For the 21st year the EU Court of Auditors has given the EU’s accounts only a qualified statement of assurance, with the rate of error slightly down on last year’s report.

Conservative budgetary control spokesman in the European Parliament, Richard Ashworth MEP, said that after twenty years of inertia in tackling the problem, wholesale reform of the management of EU spending is long overdue.

Despite giving a clear opinion on the reliability of the accounts themselves, the auditors’ report found that the error level for the 2014 accounts was 4.4 percent, slightly down on last year’s 4.5 percent.

It noted that the level of error had been reduced due to corrective measures taken by both the European Commission and EU Member States, but it particularly identified higher error rates with so-called cost reimbursement schemes (5.5 percent), which see the EU reimbursing costs on the basis of declarations made by beneficiaries, rather than so-called entitlement programmes where payments are made on meeting conditions rather than reimbursing costs.

The European Court of Auditors checks whether the EU and the Member States have spent European money in line with a number of different European laws. Whilst the EU is often criticised for failing to spend its money correctly it is largely the Member States who fail to spend the money correctly and this is due to the complexity of European rules. In order to overcome this, Europe must reduce complexity of its rules.
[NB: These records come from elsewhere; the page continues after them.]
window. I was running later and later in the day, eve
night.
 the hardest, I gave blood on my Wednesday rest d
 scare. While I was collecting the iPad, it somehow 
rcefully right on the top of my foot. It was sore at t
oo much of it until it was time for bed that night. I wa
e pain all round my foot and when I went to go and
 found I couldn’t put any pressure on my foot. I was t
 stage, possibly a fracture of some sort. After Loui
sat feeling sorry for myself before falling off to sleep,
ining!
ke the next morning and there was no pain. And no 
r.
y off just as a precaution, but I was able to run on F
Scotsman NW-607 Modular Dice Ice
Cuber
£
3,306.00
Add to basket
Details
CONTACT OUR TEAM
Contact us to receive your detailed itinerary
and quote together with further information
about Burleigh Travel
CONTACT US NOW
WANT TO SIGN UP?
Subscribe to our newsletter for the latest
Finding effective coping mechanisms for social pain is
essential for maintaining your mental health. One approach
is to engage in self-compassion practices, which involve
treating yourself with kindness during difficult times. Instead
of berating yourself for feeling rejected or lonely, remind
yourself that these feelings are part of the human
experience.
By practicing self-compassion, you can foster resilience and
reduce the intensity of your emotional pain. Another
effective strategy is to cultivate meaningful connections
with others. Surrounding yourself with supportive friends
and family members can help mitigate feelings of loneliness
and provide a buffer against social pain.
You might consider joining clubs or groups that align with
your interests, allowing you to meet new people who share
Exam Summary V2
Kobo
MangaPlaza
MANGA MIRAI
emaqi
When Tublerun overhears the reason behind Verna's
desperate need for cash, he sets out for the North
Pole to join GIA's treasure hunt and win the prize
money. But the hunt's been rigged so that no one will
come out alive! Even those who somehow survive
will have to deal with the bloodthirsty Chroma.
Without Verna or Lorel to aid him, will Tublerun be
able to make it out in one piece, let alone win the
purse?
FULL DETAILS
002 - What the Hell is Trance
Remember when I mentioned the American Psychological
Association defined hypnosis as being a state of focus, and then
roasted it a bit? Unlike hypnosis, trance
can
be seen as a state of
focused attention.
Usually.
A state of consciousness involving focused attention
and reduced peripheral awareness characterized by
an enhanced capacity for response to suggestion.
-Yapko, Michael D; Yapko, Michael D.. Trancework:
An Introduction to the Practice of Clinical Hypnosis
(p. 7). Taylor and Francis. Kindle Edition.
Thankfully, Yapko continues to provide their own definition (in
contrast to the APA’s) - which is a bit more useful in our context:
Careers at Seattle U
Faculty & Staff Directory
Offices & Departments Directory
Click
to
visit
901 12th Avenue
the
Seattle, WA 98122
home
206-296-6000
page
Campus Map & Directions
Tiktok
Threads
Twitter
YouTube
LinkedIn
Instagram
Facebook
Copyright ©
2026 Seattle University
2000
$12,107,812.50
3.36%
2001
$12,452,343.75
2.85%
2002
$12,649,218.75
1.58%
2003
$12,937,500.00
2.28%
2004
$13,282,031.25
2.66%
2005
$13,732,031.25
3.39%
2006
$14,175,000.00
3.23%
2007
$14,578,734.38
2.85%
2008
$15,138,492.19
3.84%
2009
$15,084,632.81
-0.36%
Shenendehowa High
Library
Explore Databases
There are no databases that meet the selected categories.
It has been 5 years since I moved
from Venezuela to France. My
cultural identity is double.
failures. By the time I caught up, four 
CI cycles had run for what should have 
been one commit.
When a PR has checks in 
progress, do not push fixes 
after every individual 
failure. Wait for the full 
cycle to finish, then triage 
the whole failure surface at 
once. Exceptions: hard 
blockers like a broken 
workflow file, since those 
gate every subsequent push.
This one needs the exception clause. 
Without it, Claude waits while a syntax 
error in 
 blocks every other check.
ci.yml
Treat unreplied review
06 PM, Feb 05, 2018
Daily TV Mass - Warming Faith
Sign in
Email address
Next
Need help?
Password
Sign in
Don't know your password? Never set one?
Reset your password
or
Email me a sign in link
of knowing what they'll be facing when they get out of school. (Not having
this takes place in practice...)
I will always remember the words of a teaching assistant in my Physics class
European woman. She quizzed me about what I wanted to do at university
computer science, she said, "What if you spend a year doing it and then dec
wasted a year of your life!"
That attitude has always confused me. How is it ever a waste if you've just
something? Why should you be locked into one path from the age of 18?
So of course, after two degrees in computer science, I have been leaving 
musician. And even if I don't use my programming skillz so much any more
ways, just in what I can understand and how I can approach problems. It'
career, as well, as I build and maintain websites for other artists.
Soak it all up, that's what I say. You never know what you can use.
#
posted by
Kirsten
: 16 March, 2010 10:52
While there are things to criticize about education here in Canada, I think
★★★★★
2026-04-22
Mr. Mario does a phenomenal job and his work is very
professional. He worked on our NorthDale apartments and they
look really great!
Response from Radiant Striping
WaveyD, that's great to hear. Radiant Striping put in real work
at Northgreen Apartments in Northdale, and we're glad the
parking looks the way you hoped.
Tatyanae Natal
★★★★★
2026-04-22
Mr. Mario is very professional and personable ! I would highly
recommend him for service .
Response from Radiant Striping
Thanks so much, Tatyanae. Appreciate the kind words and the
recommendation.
Speaking after the President of the Court of Auditors presented his report to the parliament’s Budgetary Control committee, Richard Ashworth said: “The error rate is clearly unacceptably high and by 2014 there was clearly a sense of inertia in both EU governments and the European Commission to bring it down.

“The new European Commissioner is determined to bring this error rate down so that we can end this, incorrect, perception that the EU does not have its accounts ‘signed off’, which damages the EU’s credibility so badly.

“The Commissioner also recognises that to bring the error rate down we need to change how we work: we need to cut red tape and make it simpler for local governments, small and medium-sized enterprises and farmers to claim money that they need by legislating appropriately; or, we need to just cut this spending all together.

“The EU will shortly begin a review of its seven year budget framework for which the overriding priority must be delivering value for money by spending money in areas where the evidence tells us to spend it.

“The Court of Auditors can help us in that regard by delivering more performance reports and not just focus on compliance.”